DS is in 2nd grade, an extrovert, and definitely the hardest hit by the social distancing of us all.
Things are stressful in my house right now. DH is staffing one of the local COVID hospitals and is just exhausted, physically and mentally. I am trying to see my department and my patients through this and keep all safe, which is not as easy as it sounds, a balancing act no one is prepared for. The weather has been rainy and cold, so our outside time has been more limited than I had hoped.
My DS is smart. The workload is not extreme. If he would focus he could do all of the assignments in less than an hour. But he drags his feet and whines and yells and cries and gets really frustrated. He hates his Zoom meetings. He hates PE over Zoom, and won't even let me put on the music class. Even doing assignments that he normally enjoys, like writing stories, has become like pulling teeth to get him to write a full sentence.
I know he doesn't not have the executive function to sit and do a list of 15 things, but I am helping with that.
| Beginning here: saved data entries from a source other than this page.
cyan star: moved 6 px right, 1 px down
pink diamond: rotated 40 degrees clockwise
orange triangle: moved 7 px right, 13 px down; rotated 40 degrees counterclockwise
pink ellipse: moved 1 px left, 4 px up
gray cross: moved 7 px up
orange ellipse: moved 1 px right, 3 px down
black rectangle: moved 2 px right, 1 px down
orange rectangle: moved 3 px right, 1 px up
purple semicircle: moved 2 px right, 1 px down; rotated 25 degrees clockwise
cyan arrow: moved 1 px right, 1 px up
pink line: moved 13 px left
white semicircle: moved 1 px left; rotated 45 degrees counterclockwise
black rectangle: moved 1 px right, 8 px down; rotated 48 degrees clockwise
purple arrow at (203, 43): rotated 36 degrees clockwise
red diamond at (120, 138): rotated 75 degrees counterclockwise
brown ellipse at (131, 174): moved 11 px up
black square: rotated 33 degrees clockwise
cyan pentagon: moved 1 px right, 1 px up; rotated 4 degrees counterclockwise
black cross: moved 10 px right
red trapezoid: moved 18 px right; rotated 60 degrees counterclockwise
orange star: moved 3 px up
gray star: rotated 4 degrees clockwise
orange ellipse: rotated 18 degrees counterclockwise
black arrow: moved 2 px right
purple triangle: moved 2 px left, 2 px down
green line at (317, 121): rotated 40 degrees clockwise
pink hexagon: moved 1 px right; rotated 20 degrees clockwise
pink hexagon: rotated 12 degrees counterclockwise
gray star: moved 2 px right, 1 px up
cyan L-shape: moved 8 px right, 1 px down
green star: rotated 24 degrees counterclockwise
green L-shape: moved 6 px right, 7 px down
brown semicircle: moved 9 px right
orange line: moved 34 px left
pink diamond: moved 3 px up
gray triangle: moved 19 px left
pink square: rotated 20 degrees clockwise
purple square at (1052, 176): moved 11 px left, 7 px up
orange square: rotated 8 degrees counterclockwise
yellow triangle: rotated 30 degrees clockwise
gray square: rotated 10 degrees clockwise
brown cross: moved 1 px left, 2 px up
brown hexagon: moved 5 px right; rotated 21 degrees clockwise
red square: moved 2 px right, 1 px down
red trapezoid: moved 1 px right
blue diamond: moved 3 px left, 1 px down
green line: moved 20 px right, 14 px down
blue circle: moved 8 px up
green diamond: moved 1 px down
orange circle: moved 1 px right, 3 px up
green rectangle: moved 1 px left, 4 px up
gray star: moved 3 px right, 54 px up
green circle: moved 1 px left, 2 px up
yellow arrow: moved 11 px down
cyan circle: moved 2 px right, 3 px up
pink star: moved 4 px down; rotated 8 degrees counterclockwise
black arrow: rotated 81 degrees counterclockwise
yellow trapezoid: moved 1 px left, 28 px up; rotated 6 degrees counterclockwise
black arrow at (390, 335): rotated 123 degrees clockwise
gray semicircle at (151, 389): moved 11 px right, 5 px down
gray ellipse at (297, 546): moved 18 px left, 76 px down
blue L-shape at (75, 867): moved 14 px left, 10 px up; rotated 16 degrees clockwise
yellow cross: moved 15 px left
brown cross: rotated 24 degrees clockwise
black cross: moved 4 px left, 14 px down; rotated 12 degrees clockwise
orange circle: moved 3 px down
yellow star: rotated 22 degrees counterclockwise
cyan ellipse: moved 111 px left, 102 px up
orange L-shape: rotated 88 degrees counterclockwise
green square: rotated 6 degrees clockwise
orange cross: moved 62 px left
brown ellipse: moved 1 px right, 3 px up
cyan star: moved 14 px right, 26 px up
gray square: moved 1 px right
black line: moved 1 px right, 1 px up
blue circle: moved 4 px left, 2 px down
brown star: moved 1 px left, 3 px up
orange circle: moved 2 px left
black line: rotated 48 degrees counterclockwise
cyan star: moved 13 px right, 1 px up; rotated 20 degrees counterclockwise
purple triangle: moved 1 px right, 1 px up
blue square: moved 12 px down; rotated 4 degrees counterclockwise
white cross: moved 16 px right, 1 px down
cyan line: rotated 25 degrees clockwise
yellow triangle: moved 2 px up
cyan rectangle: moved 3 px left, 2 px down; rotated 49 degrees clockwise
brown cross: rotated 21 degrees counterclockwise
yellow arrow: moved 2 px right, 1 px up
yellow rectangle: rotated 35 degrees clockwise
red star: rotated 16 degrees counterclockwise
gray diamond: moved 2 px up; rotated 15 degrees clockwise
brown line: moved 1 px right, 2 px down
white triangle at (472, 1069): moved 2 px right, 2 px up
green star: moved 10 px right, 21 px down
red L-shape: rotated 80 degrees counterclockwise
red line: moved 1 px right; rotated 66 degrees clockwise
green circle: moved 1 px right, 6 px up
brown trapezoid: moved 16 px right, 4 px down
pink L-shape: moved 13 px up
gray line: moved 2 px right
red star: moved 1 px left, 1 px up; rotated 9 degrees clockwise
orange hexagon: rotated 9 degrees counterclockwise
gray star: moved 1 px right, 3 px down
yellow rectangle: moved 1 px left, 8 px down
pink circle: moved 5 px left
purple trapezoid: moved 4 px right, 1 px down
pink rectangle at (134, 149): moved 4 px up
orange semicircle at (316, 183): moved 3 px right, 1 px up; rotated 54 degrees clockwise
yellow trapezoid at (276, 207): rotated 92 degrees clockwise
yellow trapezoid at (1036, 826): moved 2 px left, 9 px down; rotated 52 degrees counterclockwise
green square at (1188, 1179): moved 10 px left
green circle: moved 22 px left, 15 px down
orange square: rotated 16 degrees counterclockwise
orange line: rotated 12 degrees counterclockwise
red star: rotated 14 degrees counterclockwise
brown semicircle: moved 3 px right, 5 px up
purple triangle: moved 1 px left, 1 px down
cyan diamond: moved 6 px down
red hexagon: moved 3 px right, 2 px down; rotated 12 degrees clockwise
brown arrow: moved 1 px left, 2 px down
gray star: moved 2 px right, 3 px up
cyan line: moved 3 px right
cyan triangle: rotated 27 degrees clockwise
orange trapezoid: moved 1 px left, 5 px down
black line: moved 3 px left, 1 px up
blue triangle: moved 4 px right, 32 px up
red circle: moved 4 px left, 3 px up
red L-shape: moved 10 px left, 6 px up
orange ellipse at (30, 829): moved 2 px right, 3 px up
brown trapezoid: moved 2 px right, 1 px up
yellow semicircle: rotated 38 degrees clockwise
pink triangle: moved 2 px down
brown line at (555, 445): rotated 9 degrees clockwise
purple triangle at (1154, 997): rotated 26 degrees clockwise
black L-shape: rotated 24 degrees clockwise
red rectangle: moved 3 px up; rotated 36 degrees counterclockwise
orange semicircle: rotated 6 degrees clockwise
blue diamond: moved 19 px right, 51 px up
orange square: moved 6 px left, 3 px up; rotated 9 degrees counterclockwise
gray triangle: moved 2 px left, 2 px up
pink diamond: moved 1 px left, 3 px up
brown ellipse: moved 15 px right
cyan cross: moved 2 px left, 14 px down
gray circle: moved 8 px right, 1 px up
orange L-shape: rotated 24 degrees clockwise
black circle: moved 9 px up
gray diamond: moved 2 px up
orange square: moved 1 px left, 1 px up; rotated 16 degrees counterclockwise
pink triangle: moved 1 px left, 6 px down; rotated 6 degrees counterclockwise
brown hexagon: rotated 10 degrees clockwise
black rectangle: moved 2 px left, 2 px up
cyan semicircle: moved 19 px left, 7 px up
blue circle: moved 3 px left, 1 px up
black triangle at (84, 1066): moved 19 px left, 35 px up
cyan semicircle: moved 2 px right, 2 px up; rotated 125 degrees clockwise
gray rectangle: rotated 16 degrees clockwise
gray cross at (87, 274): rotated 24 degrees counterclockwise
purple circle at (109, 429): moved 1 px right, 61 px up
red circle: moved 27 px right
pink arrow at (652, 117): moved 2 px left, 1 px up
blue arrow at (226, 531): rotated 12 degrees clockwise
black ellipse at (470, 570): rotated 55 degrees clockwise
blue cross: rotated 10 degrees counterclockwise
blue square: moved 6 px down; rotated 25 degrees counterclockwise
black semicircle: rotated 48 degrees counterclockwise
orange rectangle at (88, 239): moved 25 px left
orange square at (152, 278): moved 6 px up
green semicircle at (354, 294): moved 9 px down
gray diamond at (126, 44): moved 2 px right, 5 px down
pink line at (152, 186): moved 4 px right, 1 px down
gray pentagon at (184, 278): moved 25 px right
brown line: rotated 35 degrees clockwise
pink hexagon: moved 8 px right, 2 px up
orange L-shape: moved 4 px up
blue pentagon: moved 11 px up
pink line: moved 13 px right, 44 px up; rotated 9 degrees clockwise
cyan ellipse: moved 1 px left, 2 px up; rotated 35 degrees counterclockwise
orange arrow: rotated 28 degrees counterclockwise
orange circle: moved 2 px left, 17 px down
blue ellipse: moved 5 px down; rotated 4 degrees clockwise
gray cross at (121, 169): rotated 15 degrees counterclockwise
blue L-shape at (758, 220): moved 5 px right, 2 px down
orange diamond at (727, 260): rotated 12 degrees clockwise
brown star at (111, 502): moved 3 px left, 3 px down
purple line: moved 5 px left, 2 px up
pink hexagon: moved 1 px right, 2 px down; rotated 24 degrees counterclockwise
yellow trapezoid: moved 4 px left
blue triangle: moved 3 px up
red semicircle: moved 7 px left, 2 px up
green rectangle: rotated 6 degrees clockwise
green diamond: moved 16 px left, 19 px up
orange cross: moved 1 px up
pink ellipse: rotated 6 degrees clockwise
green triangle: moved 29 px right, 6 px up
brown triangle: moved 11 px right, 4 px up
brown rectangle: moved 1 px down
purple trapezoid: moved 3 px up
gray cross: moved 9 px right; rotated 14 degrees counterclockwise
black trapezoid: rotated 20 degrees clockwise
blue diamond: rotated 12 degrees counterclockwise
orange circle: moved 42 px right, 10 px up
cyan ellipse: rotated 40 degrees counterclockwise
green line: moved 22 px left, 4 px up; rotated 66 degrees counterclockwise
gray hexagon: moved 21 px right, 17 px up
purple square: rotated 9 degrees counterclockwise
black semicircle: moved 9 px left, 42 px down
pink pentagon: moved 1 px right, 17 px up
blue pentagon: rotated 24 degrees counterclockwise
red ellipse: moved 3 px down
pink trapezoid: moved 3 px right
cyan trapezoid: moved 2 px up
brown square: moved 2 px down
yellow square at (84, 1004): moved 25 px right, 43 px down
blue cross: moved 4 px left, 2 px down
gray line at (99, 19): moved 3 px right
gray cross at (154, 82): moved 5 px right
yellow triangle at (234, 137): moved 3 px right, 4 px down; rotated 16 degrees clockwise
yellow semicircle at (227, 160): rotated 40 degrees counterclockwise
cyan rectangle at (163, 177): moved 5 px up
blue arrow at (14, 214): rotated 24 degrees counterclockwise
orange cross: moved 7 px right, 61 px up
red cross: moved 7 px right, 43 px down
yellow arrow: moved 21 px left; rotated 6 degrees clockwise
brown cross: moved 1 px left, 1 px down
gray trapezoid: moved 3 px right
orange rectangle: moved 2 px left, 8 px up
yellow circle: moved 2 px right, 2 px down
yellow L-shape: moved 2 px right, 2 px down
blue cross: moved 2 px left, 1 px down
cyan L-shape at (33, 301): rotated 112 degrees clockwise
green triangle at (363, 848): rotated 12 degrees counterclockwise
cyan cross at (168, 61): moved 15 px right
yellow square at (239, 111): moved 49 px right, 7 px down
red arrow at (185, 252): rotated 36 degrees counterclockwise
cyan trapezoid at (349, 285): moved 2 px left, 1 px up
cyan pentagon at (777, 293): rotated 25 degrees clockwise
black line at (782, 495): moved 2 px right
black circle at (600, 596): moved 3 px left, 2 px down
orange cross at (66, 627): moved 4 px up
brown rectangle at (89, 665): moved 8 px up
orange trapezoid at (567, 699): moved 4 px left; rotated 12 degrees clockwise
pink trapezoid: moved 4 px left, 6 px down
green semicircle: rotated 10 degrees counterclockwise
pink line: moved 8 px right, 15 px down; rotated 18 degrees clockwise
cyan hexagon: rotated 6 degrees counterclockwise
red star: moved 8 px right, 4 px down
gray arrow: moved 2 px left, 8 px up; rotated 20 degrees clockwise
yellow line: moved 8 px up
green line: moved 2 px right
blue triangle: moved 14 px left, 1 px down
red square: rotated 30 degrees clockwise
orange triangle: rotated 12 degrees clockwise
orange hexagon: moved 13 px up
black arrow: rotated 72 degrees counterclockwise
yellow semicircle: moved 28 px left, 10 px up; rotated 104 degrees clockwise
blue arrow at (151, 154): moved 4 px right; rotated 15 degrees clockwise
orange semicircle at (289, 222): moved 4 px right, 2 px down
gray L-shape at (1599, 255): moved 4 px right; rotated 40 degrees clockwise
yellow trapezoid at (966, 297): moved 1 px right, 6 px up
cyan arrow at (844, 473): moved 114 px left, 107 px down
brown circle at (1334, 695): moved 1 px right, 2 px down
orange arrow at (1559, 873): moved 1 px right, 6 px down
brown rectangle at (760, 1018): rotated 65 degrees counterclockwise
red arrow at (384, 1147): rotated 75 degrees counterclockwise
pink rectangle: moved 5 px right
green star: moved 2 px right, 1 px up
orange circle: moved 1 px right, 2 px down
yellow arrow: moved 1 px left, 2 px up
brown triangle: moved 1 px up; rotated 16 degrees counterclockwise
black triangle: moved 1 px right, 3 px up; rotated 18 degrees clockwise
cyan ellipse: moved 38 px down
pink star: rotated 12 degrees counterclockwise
The tech aspect of it can be convoluted, but I am helping with that. But pretty regularly, especially if I try to correct his work in any way, he is shouting things like "it's none of your business and you can't just go around telling people what to do!" followed by tears, running into his room, and slamming the door behind him.
I am trying very hard to be sympathetic. I know he is hurting and anxious just like DH and I. I've reached out to the teacher to explain that I know his work is sometimes shoddy and half done, but it's the best we can do. I know things are tough, but I also want him to have a bit of grit. I don't want him to think that if something is hard/boring or if he isn't feeling 100% he can just not do it. That's quite obviously not the way the world works, not by a long shot (as I sit here and contemplate doing things in my job I haven't seen in 10+ years).
Has anyone been able to help their kids deal emotionally with homeschooling, if they aren't naturally cut out for it? What strategies are you using to help with the adjustment? I am running under the assumption he won't be back in real school until the fall.